++++ Source text
Directors: Roy Baker Otto Preminger Henry Hathaway Howard Hawks george Cukor

Producers: Julian Blaustein Stanley Rubin Charles Brackett Sol Siegel Jerry Wald

Writers: Norman Krasna, Ben Hecht, Charles Lederer, IAL Diamond, Charles Brackett, Walter Reisch, Richard Breen, Frank Fenton, Daniel Taradash

Features: Previews only

Characters:

Six Marilyn Monroe Movies, with co-stars including Richard Widmark, Anne Bancroft, Yves Montand, Tony Randall, Cary Grant, Ginger Rogers, Charles Coburn, Joseph Cotten, Jean Peters, Robert Mitchum, Tommy Rettig

Genre: Drama

Review:

Volume Two of the Marilyn Monroe Diamond Collection catches us at the very beginning of her career - and towards its close.

The movies are: 'River of No Return', 'Niagara', 'Let's Make Love', 'Don't Bother to Knock' and 'Monkey Business' -- a very mixed bag, with only one perhaps one of these films ranked as amongst her best. But the sum is greater than the parts; we emerge with a heightened appreciation of her gifts.

The highlight of the collection is, for me, 1954's 'River of No Return', featuring the laid-back bruiser Robert Mitchum and, as Robert Mitchum's son,young Tommy Rettig, who you might recall as the boy in the early television series 'Lassie'.

This American-frontier film, directed by Otto Preminger, is really a bit of old hokey, but once you get past the trite nature of its plot (barroom singer with a heart of gold finds true love out West), and if you can ignore the occasional touch of politically incorrect macho sadism verging on rape, it comes over as fast and slick and entertaining. And Marilyn looks just great, particularly in the saloon scene as she sings the film's title-song.

This is delivered in a widescreen anamorphic transfer which seems clean enough. The colours however are strangely dull; my Loewe television rarely needs colour adjustment but I found myself cranking up the tones to get a bit of decent fleshtone projected into that wonderful Monroe skin.
++++++++
* _Required actions_
[A] Please write out the passage of the Marilyn Monroe review that opens with the words containing "Features: Previews only" and closes with "of her gifts.".
[B] Extend the Marilyn Monroe review onward from its final sentence.
++++ Data segment
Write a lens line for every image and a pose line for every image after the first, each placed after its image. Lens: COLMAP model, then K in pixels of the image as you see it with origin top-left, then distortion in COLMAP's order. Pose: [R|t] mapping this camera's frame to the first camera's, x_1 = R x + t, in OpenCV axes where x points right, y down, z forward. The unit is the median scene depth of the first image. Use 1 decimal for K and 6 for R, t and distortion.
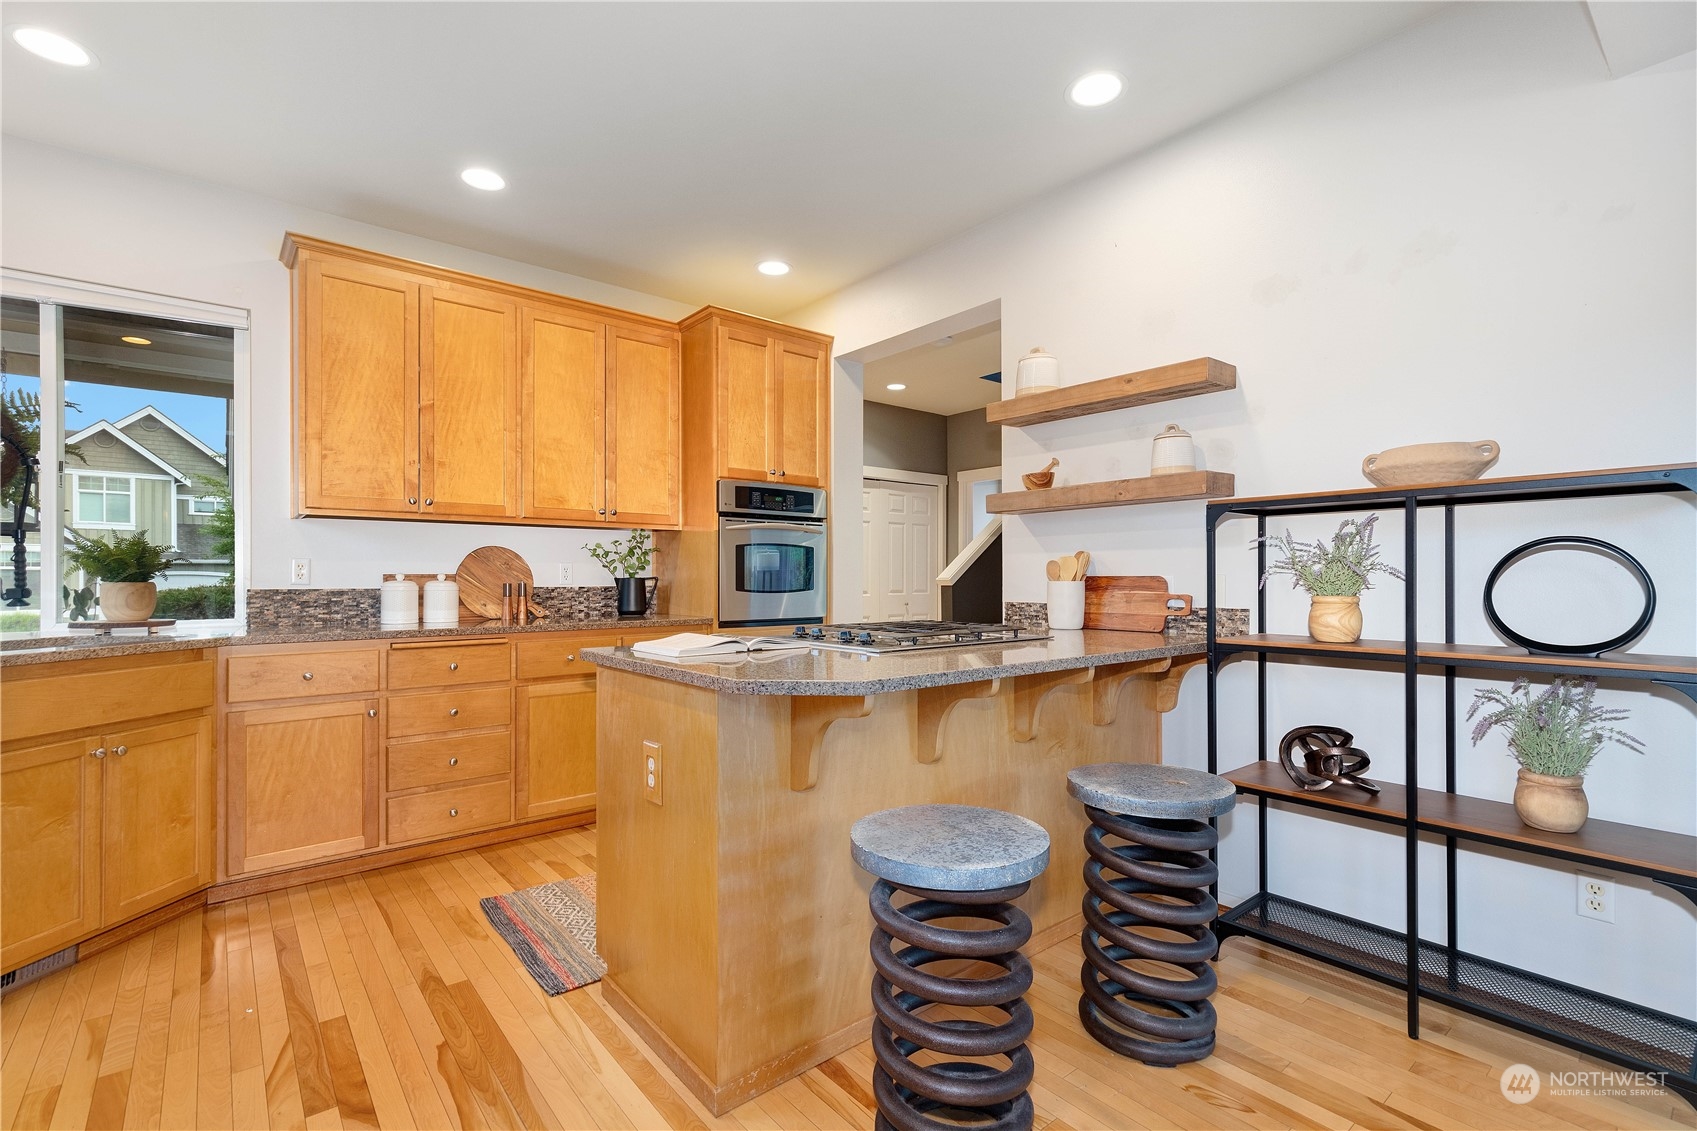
++++++++
* _Answers by item number_
[A]
Features: Previews only

Characters:

Six Marilyn Monroe Movies, with co-stars including Richard Widmark, Anne Bancroft, Yves Montand, Tony Randall, Cary Grant, Ginger Rogers, Charles Coburn, Joseph Cotten, Jean Peters, Robert Mitchum, Tommy Rettig

Genre: Drama

Review:

Volume Two of the Marilyn Monroe Diamond Collection catches us at the very beginning of her career - and towards its close.

The movies are: 'River of No Return', 'Niagara', 'Let's Make Love', 'Don't Bother to Knock' and 'Monkey Business' -- a very mixed bag, with only one perhaps one of these films ranked as amongst her best. But the sum is greater than the parts; we emerge with a heightened appreciation of her gifts.

[B]
'Let's Make Love' from 1960 would be, for most people, the other notable film in the collection. It too is a very decent anamorphic widescreen transfer, and the colour values are spot-on for this one. It's a very slight movie; the plot is farcically thin if not downright non-existent. For much of the film Marilyn looks almost desperate. She is getting quite pudgy -- not just a bit overweight, but unhealthily pudgy -- and her natural charm which imbued 'Some Like It Hot' which was made just a little earlier, is somehow disappearing.

Her co-star is the French actor Yves Montand. I have seen references in criticism of this movie to his wooden acting, as if he is the worst feature of the film. In fact, he acts in a very subtle and quite suave way, exhibiting a lot of natural humour and charm. He is in fact the film's best feature. And the closing scenes, when Marilyn and Yves connect properly for the first time, are very sensual -- totally believable. Which is as they should be, as they were having a wild fling while making the movie.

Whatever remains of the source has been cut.